A group of Stanford researchers recently decided to put AI detectors to the test, and if it was a graded assignment, the detection tools would have received an F.
“Our main finding is that current AI detectors are not reliable in that they can be easily fooled by changing prompts,” says James Zou, a Stanford professor and co-author of the paper based on the research. More significantly, he adds, “They have a tendency to mistakenly flag text written by non-native English speakers as AI-generated.”
This is bad news for those educators who have embraced AI detection sites as a necessary evil in the AI era of teaching. Here’s everything you need to know about how this research into bias in AI detectors was conducted and its implications for teachers.
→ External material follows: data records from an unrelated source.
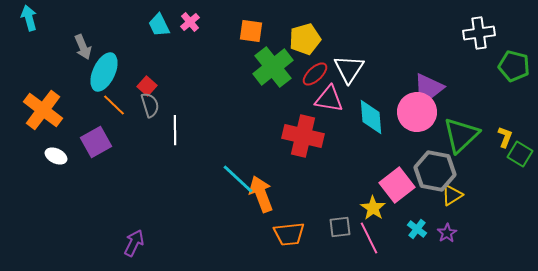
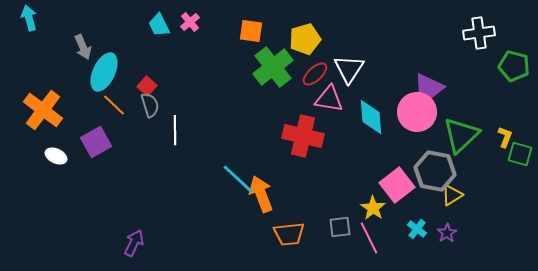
green square: rotated 15 degrees counterclockwise
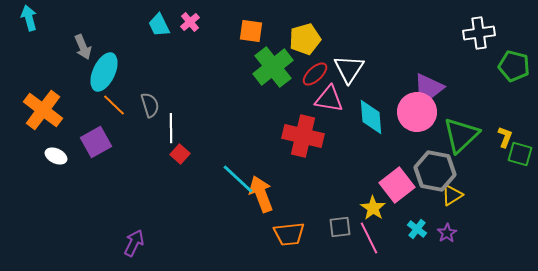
red square: moved 33 px right, 68 px down
white line: moved 4 px left, 2 px up
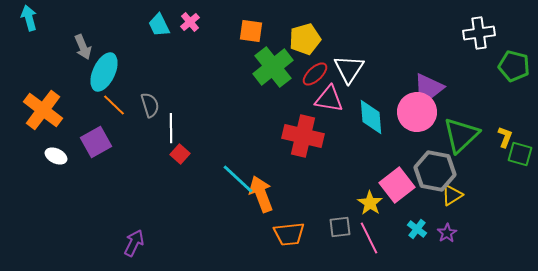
yellow star: moved 3 px left, 5 px up
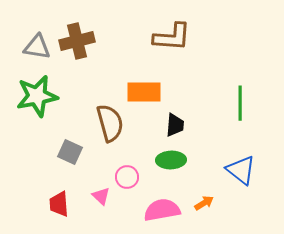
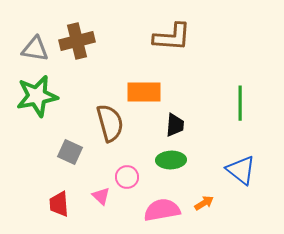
gray triangle: moved 2 px left, 2 px down
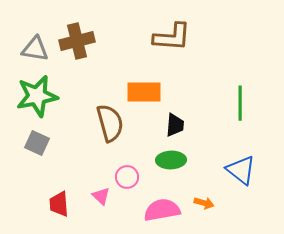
gray square: moved 33 px left, 9 px up
orange arrow: rotated 48 degrees clockwise
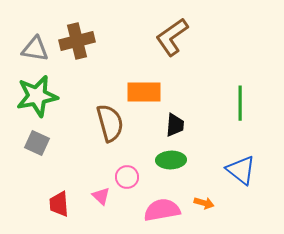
brown L-shape: rotated 141 degrees clockwise
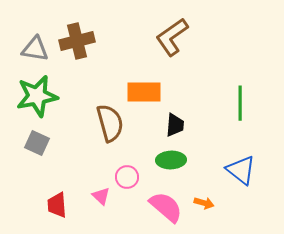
red trapezoid: moved 2 px left, 1 px down
pink semicircle: moved 4 px right, 3 px up; rotated 51 degrees clockwise
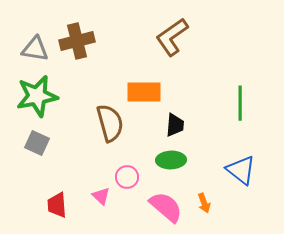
orange arrow: rotated 54 degrees clockwise
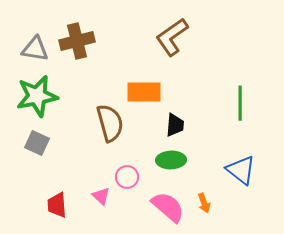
pink semicircle: moved 2 px right
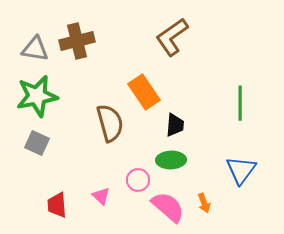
orange rectangle: rotated 56 degrees clockwise
blue triangle: rotated 28 degrees clockwise
pink circle: moved 11 px right, 3 px down
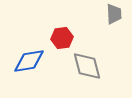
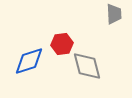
red hexagon: moved 6 px down
blue diamond: rotated 8 degrees counterclockwise
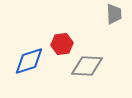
gray diamond: rotated 72 degrees counterclockwise
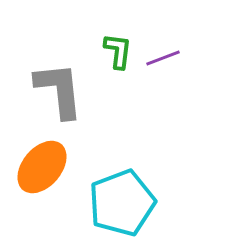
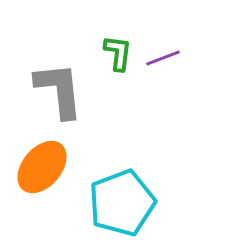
green L-shape: moved 2 px down
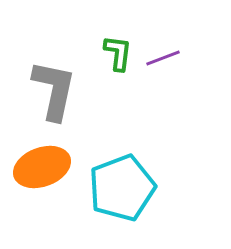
gray L-shape: moved 5 px left; rotated 18 degrees clockwise
orange ellipse: rotated 30 degrees clockwise
cyan pentagon: moved 15 px up
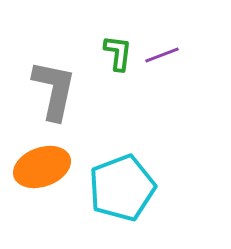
purple line: moved 1 px left, 3 px up
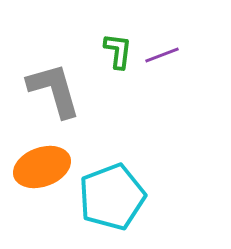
green L-shape: moved 2 px up
gray L-shape: rotated 28 degrees counterclockwise
cyan pentagon: moved 10 px left, 9 px down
How was this AI detection research conducted?
Zou and his co-authors were aware of the interest in third-party tools to detect whether text was written by ChatGPT or another AI tool, and wanted to scientifically evaluate any tool's efficacy. To do that, the researchers evaluated seven unidentified but “widely used” AI detectors on 91 TOEFL (Test of English as a Foreign Language) essays from a Chinese forum and 88 U.S. eighth-grade essays from the Hewlett Foundation’s ASAP dataset.
What did the research find?
The performance of these detectors on students who spoke English as a second language was, to put it in terms no good teacher would ever use in their feedback to a student, atrocious.
The AI detectors incorrectly labeled more than half of the TOEFL essays as “AI-generated” with an average false-positive rate of 61.3%. While none of the detectors did a good job correctly identifying the TOEFL essays as human-written, there was a great deal of variation. The study notes: “All detectors unanimously identified 19.8% of the human-written TOEFL essays as AI-authored, and at least one detector flagged 97.8% of TOEFL essays as AI-generated.”
The detectors did much better with those who spoke English as their first language but were still far from perfect. “On 8th grade essays written by students in the U.S., the false positive rate of most detectors is less than 10%,” Zou says.
Why are AI detectors more likely to incorrectly label writing from non-native English speakers as AI-written?
Most AI detectors attempt to differentiate between human- and AI-written text by assessing a sentence’s perplexity, which Zou and his co-authors define as “a measure of how ‘surprised’ or ‘confused’ a generative language model is when trying to guess the next word in a sentence.”
The higher the perplexity and more surprising text is, the more likely it was written by a human, at least in theory. This theory, the study authors conclude, seems to break down somewhat when evaluating writing from non-native English speakers who generally “use a more limited range of linguistic expressions.”
What are its implications for educators?
The research suggests AI detectors are not ready for prime time, especially given the way these platforms inequitably flag content as AI written, and could potentially exacerbate existing biases against non-native English-speaking students.
“I think educators should be very cautious about using current AI detectors given its limitations and biases,” Zou says. “There are ways to improve AI detectors. However, it's a challenging arms race because the large language models are also becoming more powerful and flexible to emulate different human writing styles.”
In the meantime, Zou advises educators to take other steps to try and prevent the use of AI to cheat by students. “One approach is to teach students how to use AI responsibly,” he says. “More in-person discussions and assessments could also help.”